- WHAT THIS TASK INVOLVES: Rewrite the items from the line containing "sample entry m³ 4" up to and including the line containing "Reading: mmHg 200", changing "sphygmomanometer" to "blood-pressure gauge" and leaving everything else unchanged. Give only those lines.

%%

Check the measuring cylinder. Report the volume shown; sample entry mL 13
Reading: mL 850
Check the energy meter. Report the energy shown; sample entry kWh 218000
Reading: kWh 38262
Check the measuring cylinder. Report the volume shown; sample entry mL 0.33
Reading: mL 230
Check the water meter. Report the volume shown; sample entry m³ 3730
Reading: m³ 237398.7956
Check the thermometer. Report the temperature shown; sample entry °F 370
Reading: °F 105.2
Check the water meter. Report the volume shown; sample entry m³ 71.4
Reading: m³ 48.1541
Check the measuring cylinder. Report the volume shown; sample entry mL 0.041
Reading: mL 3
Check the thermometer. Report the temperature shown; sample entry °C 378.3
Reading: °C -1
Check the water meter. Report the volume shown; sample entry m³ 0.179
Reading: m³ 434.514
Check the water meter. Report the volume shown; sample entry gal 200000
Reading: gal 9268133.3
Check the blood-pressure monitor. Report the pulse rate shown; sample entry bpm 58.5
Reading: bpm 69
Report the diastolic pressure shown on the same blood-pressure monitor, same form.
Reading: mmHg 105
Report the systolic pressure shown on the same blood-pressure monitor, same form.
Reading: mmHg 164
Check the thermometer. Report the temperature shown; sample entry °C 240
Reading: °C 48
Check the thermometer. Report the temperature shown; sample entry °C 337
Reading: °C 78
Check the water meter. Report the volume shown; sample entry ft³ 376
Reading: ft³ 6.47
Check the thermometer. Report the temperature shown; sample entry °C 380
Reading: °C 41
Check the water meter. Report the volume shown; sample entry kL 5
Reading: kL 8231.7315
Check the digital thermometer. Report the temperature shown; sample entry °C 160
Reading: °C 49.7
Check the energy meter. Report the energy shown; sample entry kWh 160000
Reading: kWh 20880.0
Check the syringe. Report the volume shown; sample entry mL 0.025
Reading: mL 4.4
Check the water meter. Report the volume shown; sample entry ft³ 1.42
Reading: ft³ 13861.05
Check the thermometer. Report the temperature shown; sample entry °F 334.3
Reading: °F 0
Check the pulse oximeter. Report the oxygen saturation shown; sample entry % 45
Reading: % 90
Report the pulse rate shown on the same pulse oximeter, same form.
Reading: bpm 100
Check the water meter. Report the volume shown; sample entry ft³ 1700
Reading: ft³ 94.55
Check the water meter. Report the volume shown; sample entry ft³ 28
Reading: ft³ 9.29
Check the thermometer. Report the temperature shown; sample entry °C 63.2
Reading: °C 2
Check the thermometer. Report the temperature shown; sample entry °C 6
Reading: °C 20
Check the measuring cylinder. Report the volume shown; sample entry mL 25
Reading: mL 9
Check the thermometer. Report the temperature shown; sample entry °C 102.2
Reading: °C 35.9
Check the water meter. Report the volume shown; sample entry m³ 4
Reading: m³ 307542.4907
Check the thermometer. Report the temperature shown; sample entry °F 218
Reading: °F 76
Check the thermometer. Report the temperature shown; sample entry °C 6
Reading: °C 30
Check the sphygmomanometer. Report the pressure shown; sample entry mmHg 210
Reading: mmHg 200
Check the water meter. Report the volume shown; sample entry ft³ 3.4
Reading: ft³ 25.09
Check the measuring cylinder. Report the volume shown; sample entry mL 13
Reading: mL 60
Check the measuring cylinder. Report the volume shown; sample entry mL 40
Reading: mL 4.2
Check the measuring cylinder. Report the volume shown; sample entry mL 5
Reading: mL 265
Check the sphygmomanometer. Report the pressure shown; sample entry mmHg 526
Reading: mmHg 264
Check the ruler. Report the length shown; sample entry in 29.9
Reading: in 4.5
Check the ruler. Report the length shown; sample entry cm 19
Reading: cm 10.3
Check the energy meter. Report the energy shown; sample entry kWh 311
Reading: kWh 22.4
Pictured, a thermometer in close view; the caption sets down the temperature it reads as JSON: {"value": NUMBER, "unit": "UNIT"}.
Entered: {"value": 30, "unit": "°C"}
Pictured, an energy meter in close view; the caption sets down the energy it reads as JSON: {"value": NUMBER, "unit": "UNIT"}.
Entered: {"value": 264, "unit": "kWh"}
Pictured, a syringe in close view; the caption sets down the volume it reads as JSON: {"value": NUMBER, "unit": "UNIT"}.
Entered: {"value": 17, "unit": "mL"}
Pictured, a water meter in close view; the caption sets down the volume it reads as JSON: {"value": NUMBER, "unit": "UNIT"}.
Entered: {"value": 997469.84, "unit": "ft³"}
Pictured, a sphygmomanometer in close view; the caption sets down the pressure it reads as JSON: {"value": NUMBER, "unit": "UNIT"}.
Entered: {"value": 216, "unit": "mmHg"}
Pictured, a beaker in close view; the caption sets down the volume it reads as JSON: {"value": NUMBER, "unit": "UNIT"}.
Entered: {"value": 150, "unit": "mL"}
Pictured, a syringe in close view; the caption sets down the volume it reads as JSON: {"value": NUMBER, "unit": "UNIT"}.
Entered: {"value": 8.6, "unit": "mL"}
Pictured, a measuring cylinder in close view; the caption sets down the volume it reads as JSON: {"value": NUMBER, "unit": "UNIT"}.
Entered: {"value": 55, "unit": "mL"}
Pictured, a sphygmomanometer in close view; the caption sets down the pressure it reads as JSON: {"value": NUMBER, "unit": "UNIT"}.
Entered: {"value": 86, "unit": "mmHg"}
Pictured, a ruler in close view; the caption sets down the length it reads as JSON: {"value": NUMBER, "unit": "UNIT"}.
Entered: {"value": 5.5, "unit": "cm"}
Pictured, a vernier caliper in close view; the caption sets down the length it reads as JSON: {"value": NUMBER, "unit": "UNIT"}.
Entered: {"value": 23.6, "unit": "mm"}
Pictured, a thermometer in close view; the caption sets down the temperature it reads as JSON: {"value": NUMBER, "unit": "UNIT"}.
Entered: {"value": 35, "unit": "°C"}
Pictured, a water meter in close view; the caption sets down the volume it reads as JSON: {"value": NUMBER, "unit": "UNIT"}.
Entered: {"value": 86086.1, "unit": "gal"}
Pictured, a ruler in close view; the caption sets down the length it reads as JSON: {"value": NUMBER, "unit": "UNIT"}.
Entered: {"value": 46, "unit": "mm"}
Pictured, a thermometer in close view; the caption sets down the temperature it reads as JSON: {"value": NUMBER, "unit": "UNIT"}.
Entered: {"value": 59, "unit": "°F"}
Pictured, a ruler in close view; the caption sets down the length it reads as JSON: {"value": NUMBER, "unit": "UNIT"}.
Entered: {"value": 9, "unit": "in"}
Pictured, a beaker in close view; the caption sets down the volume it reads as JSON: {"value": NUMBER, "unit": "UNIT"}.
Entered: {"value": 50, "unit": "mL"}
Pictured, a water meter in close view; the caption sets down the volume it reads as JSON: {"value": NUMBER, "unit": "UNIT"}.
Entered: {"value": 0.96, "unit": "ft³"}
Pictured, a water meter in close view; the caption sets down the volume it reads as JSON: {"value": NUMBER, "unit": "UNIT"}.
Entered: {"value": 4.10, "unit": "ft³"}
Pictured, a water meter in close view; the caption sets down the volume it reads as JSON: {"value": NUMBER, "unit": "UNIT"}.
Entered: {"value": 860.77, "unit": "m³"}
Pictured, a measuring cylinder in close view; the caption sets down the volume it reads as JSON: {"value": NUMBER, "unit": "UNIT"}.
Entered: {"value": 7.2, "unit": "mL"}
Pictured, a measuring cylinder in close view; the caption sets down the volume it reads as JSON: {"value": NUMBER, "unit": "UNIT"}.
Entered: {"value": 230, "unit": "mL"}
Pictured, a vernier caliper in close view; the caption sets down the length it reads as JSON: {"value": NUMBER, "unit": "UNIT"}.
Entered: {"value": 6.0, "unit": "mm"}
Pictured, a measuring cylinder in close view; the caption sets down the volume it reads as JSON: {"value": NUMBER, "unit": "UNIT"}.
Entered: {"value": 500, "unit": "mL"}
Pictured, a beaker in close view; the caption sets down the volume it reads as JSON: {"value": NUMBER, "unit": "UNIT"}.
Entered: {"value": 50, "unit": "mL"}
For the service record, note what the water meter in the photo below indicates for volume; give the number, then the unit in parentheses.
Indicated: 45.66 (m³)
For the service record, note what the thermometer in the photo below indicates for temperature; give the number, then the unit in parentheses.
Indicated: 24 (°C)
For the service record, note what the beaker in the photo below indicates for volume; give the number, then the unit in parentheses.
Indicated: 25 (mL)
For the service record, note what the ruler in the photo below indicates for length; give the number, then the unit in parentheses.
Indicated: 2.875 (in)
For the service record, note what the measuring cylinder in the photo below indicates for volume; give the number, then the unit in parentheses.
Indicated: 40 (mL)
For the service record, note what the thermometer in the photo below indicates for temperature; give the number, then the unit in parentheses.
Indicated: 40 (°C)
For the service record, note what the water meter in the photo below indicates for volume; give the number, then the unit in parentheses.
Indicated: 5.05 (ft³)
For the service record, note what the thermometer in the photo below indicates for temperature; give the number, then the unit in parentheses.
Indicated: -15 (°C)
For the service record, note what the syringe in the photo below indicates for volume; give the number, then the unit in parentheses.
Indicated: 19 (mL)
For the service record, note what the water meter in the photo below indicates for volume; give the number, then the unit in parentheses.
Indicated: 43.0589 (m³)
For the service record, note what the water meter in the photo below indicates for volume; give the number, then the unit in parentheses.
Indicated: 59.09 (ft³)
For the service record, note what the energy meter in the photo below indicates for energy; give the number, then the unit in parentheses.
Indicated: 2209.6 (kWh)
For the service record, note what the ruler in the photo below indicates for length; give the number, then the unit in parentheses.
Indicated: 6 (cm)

%%

- EXPECTED ANSWER:
Check the water meter. Report the volume shown; sample entry m³ 4
Reading: m³ 307542.4907
Check the thermometer. Report the temperature shown; sample entry °F 218
Reading: °F 76
Check the thermometer. Report the temperature shown; sample entry °C 6
Reading: °C 30
Check the blood-pressure gauge. Report the pressure shown; sample entry mmHg 210
Reading: mmHg 200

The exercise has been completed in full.